■ Textauszug:

Die Ergebnisse im Detail

 
In der Verantwortung zur Eindämmung des Klimawandels sehen die Befragten vor allem die Landesregierung (75 Prozent), die Unternehmen (74 Prozent) sowie die Bürger:innen selbst (69 Prozent). Etwa 84 Prozent sind der Ansicht, Südtirol müsse den Energie- und Ressourcenverbrauch zugunsten des Klimas reduzieren. 82 Prozent der Befragten gaben an, dass man auch in Sachen Klimaanpassung einen Zahn zulegen müsse, um für die Folgen gewappnet zu sein. Außerdem sind 70 Prozent der Meinung, dass die Politik den Klimaschutz vor wirtschaftlichen Interessen stellen sollte.
Im Fragebogen wollten die Wissenschaftler:innen auch wissen, was die Befragten unter dem heute viel gebrauchten Begriff „Nachhaltigkeit“ überhaupt verstehen. Dabei orientierten sie sich an den drei Handlungsfeldern intakte Natur und Ökosysteme, soziale Gerechtigkeit und eine starke, wettbewerbsfähige Wirtschaft.

■ Aufgaben:
a. Beantworte die folgenden Fragen zum Textauszug.
(i) Wie viel Prozent der Befragten sehen die Unternehmen in der Verantwortung zur Eindämmung des Klimawandels?
(ii) Wie viel Prozent der Befragten meinen, die Politik solle den Klimaschutz vor wirtschaftliche Interessen stellen?
(iii) An welchen drei Handlungsfeldern orientierten sich die Wissenschaftler:innen bei der Frage nach dem Begriff „Nachhaltigkeit“?
b. Übersetze diesen Satz aus dem Textauszug ins Englische: „Etwa 84 Prozent sind der Ansicht, Südtirol müsse den Energie- und Ressourcenverbrauch zugunsten des Klimas reduzieren.“
Die Einträge stehen in keinem Zusammenhang mit dem Textauszug.

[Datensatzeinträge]
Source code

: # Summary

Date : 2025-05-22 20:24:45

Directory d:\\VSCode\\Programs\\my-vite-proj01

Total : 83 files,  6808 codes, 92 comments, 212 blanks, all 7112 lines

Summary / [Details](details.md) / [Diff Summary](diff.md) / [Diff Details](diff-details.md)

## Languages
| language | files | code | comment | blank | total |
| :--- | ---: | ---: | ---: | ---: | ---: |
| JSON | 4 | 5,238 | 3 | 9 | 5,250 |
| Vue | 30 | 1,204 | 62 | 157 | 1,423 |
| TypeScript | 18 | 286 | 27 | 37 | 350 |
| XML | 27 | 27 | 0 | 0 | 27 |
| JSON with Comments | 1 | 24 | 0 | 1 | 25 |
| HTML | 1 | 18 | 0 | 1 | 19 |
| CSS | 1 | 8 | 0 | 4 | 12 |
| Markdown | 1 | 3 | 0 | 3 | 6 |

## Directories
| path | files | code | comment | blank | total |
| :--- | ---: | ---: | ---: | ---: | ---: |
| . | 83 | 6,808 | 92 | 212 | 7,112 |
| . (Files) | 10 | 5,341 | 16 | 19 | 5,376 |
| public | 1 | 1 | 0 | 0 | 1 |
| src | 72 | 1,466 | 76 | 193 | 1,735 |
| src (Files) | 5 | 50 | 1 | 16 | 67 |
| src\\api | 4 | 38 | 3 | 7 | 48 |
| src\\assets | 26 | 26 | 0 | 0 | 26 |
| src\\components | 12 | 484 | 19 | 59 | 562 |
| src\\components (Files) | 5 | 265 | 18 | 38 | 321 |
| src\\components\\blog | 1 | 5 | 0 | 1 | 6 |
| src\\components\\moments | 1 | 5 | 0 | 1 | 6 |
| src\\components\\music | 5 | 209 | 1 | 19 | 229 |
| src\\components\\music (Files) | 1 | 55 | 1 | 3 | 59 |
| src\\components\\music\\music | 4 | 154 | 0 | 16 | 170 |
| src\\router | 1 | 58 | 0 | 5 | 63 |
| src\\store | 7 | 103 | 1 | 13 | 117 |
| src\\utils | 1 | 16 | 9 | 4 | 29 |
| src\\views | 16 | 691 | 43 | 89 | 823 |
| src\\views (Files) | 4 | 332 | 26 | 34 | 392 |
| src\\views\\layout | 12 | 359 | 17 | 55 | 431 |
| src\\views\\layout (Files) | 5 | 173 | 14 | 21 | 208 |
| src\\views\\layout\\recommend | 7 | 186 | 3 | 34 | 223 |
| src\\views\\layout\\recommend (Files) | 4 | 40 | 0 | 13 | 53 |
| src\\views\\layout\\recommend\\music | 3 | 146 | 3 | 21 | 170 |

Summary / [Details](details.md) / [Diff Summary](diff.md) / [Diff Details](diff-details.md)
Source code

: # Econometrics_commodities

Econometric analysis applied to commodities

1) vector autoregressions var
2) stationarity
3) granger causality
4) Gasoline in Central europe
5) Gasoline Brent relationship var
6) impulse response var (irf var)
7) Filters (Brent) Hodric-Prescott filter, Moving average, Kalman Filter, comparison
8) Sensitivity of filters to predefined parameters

■ Lösungen:
a.
(i) 74 Prozent
(ii) 70 Prozent
(iii) An intakter Natur und Ökosystemen, sozialer Gerechtigkeit und einer starken, wettbewerbsfähigen Wirtschaft

b. About 84 percent are of the opinion that South Tyrol must reduce its energy and resource consumption for the benefit of the climate.